» WHAT TO WORK ON: Write out, word for word, every line in the data below from the one containing "[847,189,1031,208] Fundamental Analysis" to the one containing "(1008, 221) none", both of them included.

** GIVEN DATA follows **

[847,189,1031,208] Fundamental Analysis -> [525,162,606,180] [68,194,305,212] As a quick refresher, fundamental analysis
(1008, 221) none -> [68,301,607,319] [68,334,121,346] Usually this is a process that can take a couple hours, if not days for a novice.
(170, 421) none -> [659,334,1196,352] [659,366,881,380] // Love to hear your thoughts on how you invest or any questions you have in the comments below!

** End of GIVEN DATA **
** GIVEN DATA follows **

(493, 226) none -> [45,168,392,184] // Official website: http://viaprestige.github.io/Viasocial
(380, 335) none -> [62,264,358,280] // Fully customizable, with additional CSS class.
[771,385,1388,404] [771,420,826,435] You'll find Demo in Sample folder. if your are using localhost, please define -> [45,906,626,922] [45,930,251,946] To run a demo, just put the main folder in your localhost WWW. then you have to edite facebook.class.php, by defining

** End of GIVEN DATA **

» RESPONSE:
[847,189,1031,208] Fundamental Analysis -> [525,162,606,180] [68,194,305,212] As a quick refresher, fundamental analysis
(1008, 221) none -> [68,301,607,319] [68,334,121,346] Usually this is a process that can take a couple hours, if not days for a novice.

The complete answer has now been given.